Gradually, environmental policy, too, began to focus solely on climate change.

In a way, it cannibalises all the other environmental problems. Now at last, we are again approaching a time when other environmental issues will be put on the agenda. Almost all environmental questions have been overruled by climate issues for almost two decades. The reduction of carbon dioxide in the atmosphere gained such a primary position amidst political targets that it was considered to be the mother of all problems. If this problem were just solved, other problems would be straightened out, too. In Chapter 7 “An autopsy of the solutions”, I present some examples of how the concentration on merely one political target increased other problems, for instance, by increasing air pollution – typically for a problem that can be regarded as being wicked by its nature.

Only future historiography will show what the total effect of the climate hype on the overall wellbeing of the environment will be.
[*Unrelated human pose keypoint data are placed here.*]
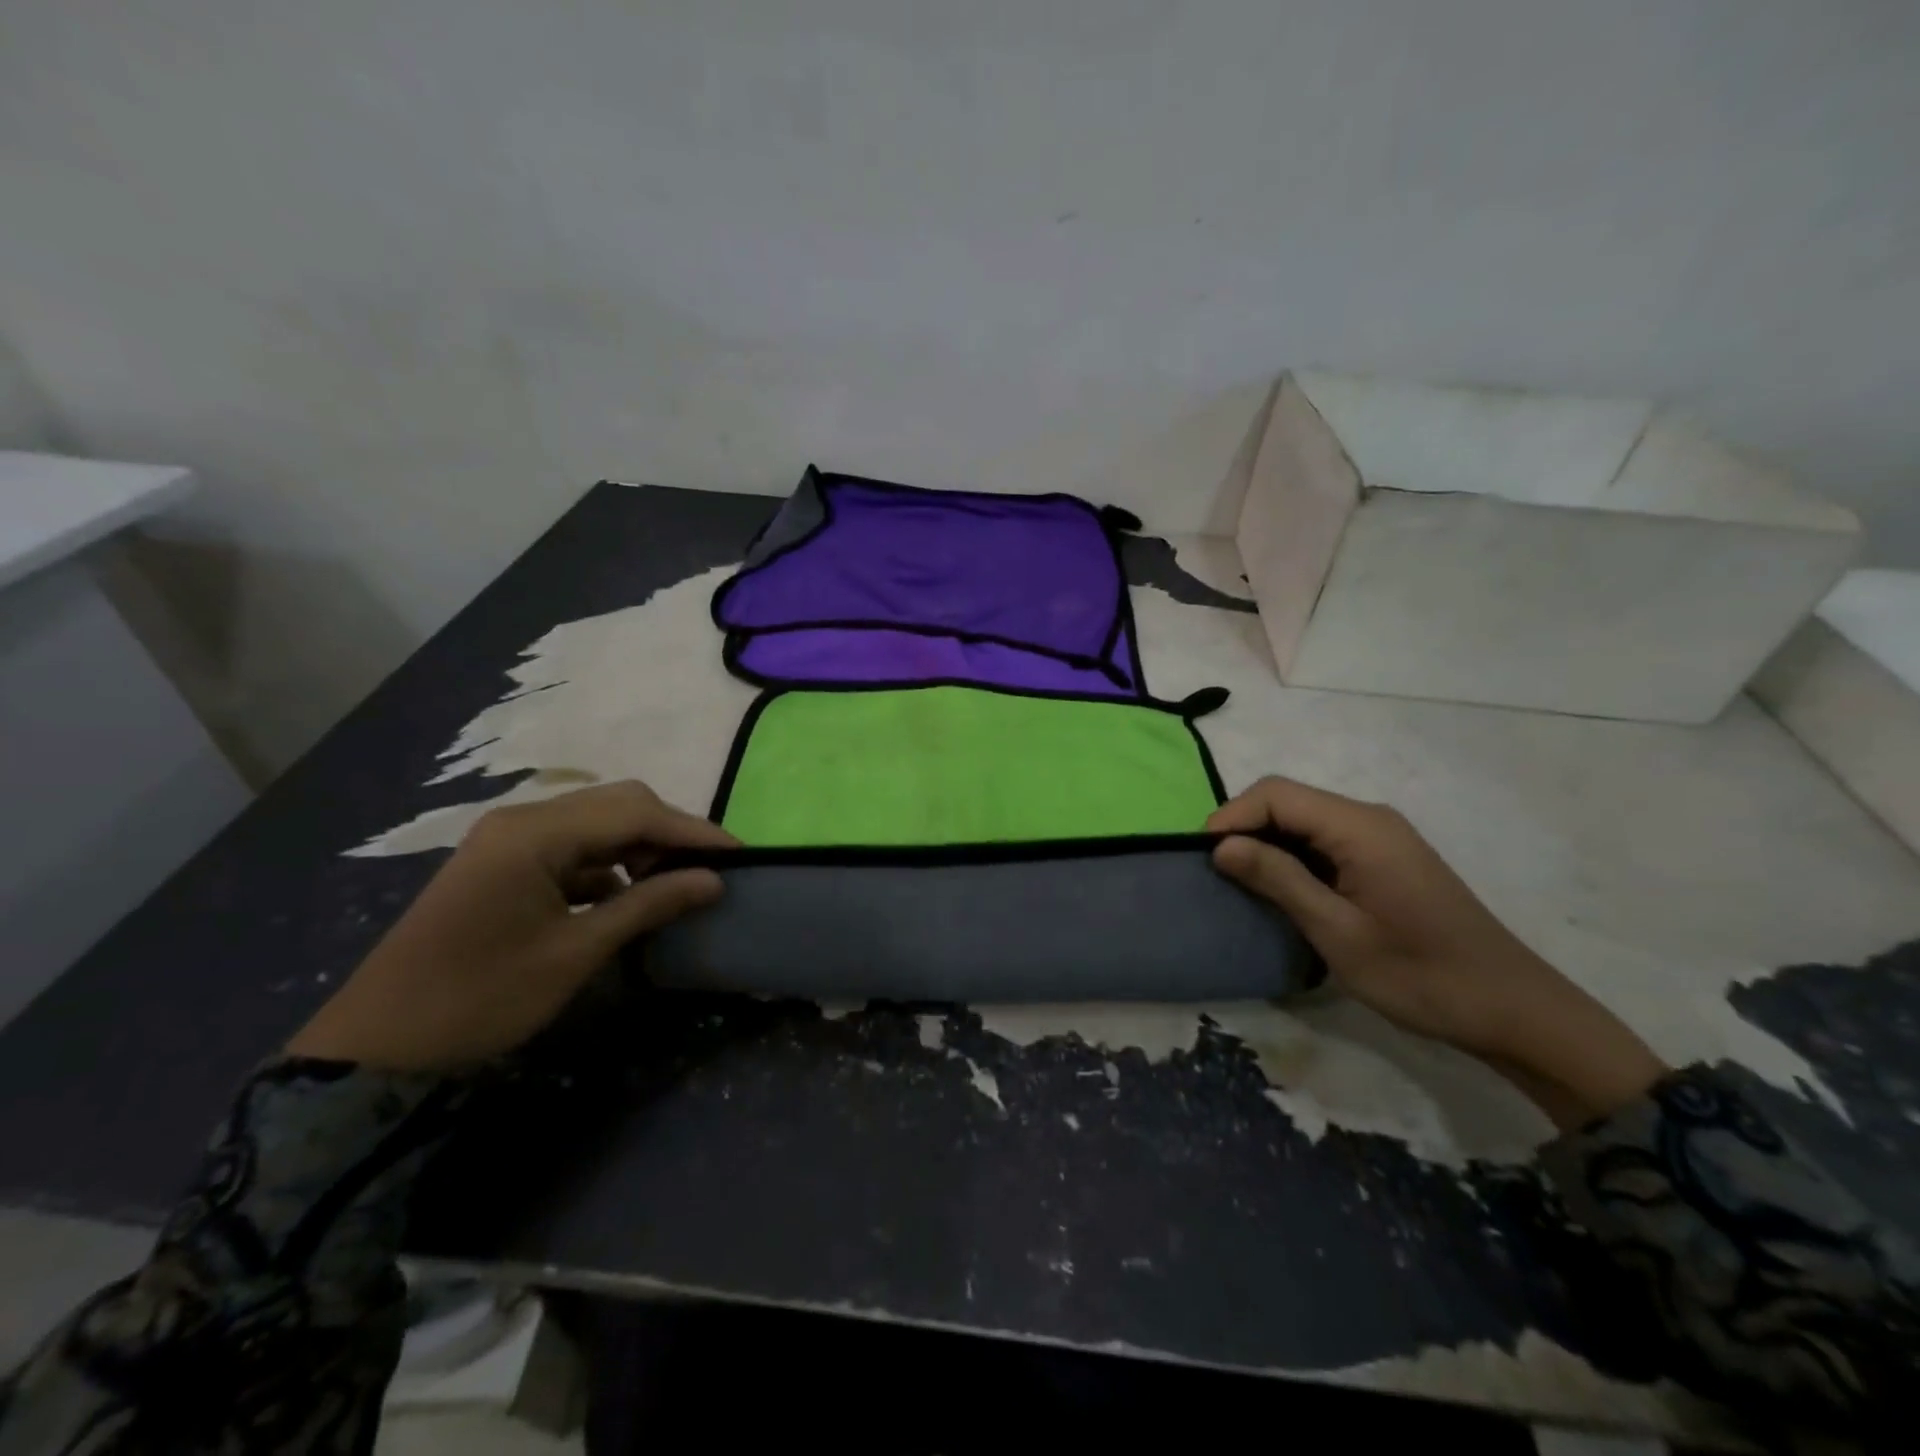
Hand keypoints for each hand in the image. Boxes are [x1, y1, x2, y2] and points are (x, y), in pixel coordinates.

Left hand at [287, 782, 735, 1072]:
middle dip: (669, 832)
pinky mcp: (504, 861)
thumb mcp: (576, 952)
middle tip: (709, 869)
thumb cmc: (481, 998)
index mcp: (535, 834)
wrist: (377, 1045)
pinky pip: (573, 845)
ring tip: (675, 883)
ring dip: (640, 846)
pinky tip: (627, 896)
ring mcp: (509, 838)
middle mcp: (522, 820)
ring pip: (597, 822)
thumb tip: (714, 881)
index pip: (635, 812)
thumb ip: (649, 905)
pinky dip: (609, 863)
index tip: (739, 854)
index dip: (693, 831)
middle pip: (617, 804)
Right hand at [1208, 777, 1666, 1128]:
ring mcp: (1382, 837)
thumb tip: (1221, 846)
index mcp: (1360, 827)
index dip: (1232, 817)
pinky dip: (1293, 856)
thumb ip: (1278, 880)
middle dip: (1245, 827)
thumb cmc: (1420, 975)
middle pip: (1289, 800)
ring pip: (1304, 820)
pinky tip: (1282, 888)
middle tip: (1217, 873)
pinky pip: (1325, 840)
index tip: (1204, 858)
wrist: (1512, 1010)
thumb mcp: (1337, 931)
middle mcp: (1370, 819)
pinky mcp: (1386, 859)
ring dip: (1267, 843)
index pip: (1277, 794)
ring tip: (1240, 882)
My own estimation is that we will then talk about a big step backwards from the point of view of environmental protection.

Although the climate hype subsided afterwards in the media, it by no means implies that the phenomenon has become any weaker since the political obligation was made during the climate hype. The concern of climate change has just undergone a metamorphosis in many ways. We have come down from the state-level to the level of practical actors. There are various projects which focus on how changes in people’s everyday life can decrease the speed of climate change. The underlying assumption is that a change in people’s behaviour at an individual level would play a decisive role – or at least, so significant that a change is regarded as imperative. Climate calculations and carbon footprint measurements are results from this: emissions ensuing from all human actions are calculated and they function as a burden of sins of each individual actor. A school meal, a trip by car to one’s grandmother, a sauna evening with friends or a new spring coat – all these have gotten a carbon footprint. In my opinion, it is possible that food, which is small and beneficial from

the point of view of its carbon footprint, will be valued at some point – and climate anorexia will then be the natural consequence.
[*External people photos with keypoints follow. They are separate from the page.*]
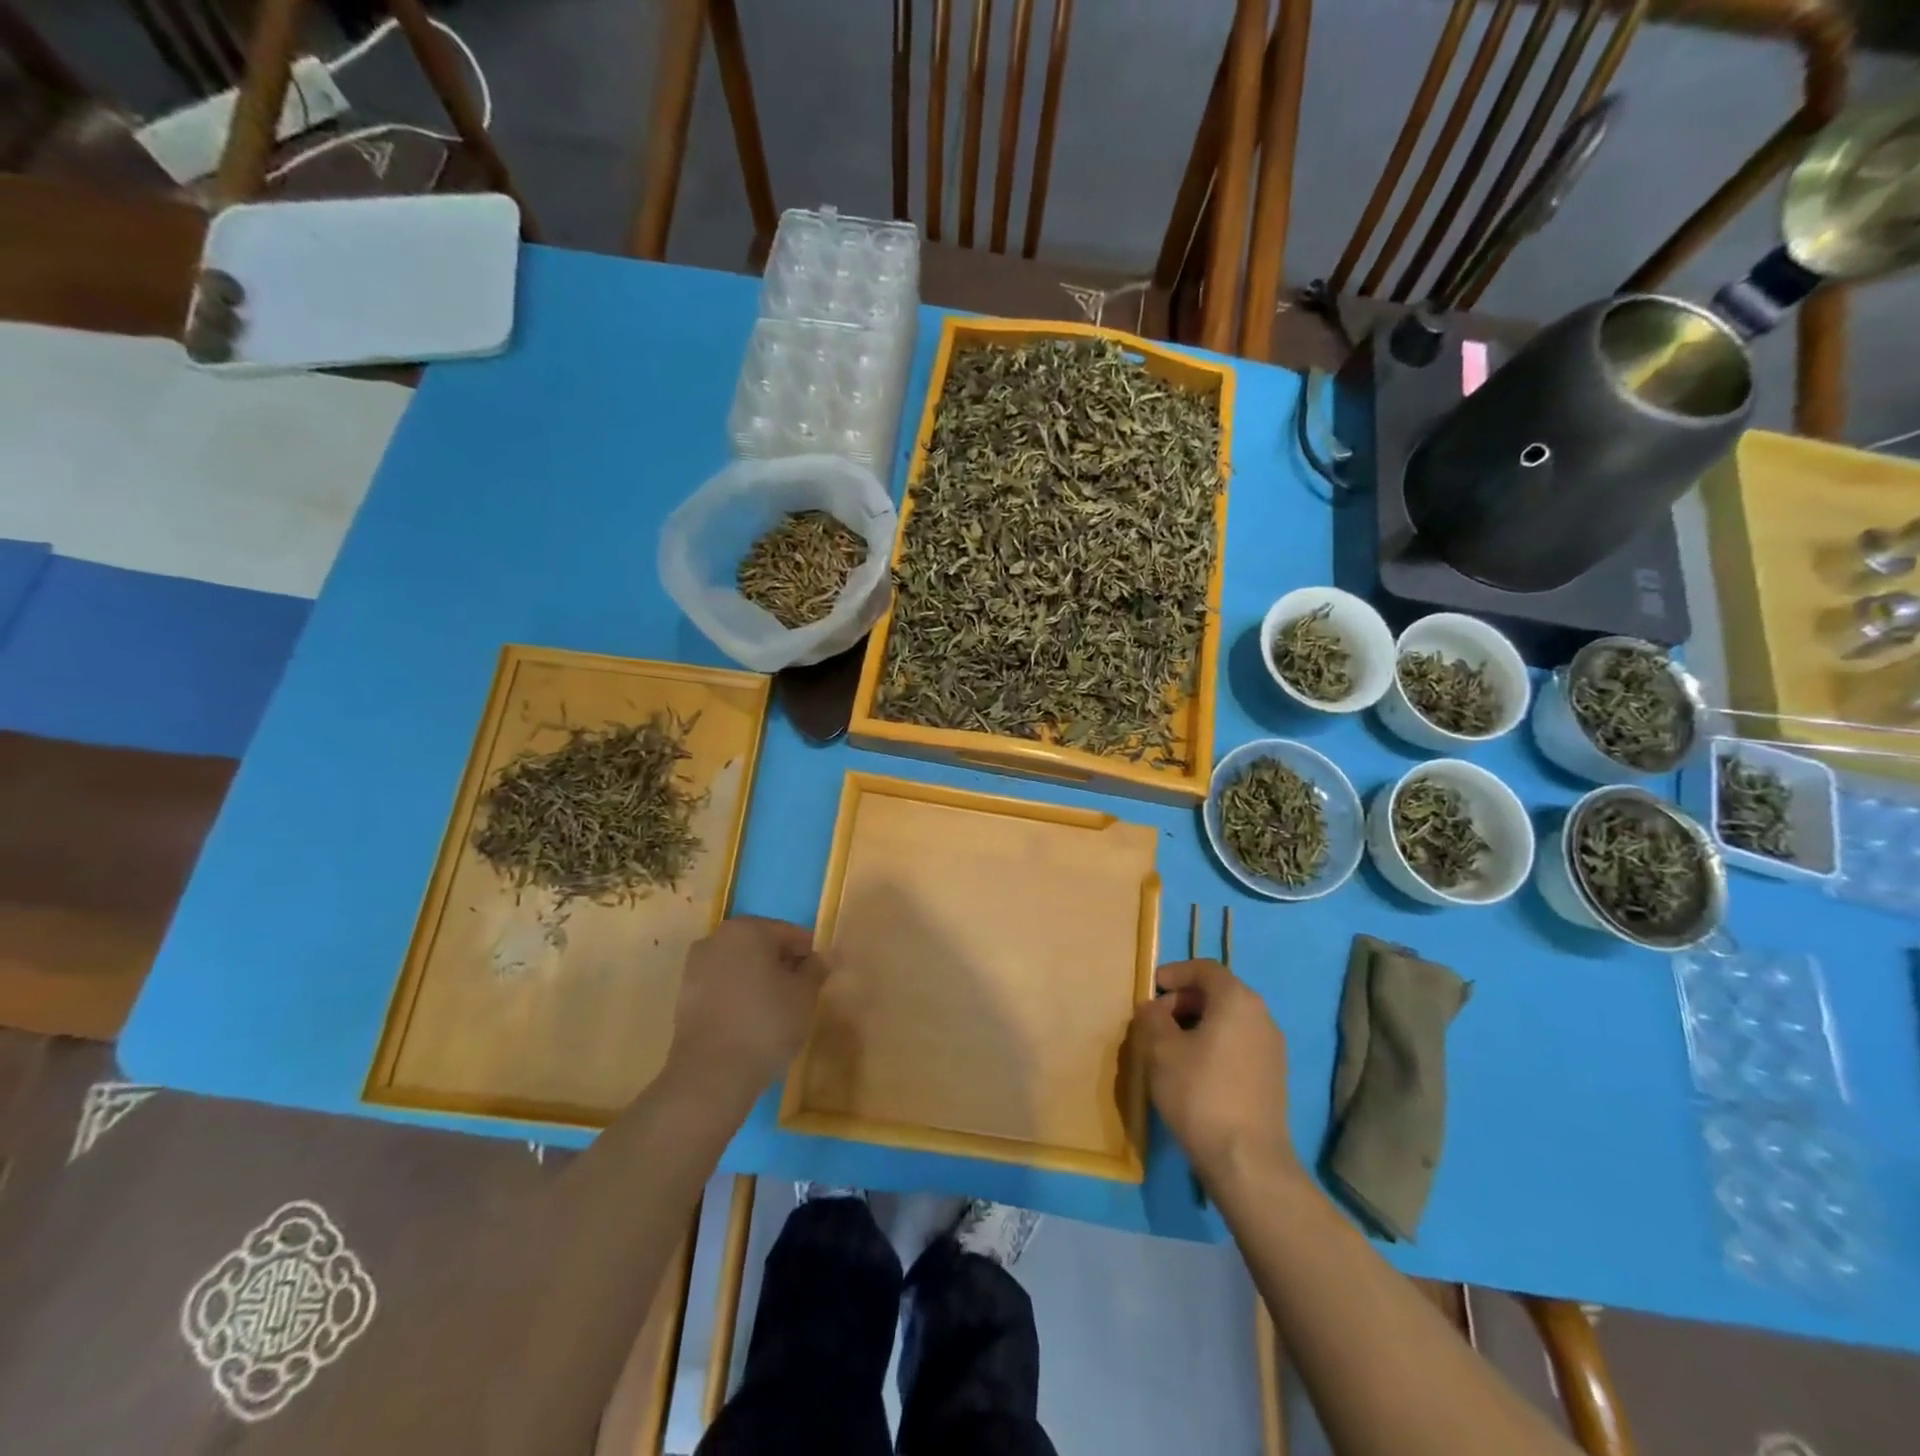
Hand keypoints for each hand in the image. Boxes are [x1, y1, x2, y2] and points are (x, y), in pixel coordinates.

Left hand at [669, 916, 831, 1096]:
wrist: (711, 1075)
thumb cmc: (765, 1024)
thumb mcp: (804, 995)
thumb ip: (816, 969)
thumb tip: (824, 957)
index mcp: (748, 929)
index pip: (790, 933)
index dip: (809, 954)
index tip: (821, 976)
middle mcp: (717, 938)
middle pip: (761, 945)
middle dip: (782, 964)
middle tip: (802, 992)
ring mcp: (696, 967)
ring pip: (740, 965)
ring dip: (759, 979)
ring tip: (778, 1009)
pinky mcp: (685, 996)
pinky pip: (722, 986)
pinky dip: (739, 995)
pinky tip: (752, 1020)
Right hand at [1132, 959, 1296, 1187]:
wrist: (1247, 1161)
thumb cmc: (1200, 1093)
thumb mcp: (1160, 1050)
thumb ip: (1151, 1018)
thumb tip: (1152, 1008)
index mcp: (1237, 1000)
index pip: (1205, 969)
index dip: (1175, 972)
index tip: (1151, 988)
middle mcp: (1262, 1017)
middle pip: (1218, 993)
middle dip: (1183, 1001)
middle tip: (1155, 1020)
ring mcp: (1272, 1049)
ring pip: (1228, 1021)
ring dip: (1197, 1025)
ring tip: (1169, 1048)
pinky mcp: (1273, 1077)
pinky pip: (1238, 1044)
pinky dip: (1213, 1045)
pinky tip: (1192, 1072)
I rather believe that there are two major issues around climate change that should be taken care of: the CO2 emissions of energy production and the prevention of forest depletion. It would be simpler to separate the management of population growth and other promotions of sustainable development from the climate issue.

An attempt to see everything from the point of view of climate change will contort the reality conception. Insofar if only the combat against climate change legitimises actions and matters, quite many things that are important for humankind and nature will remain undone.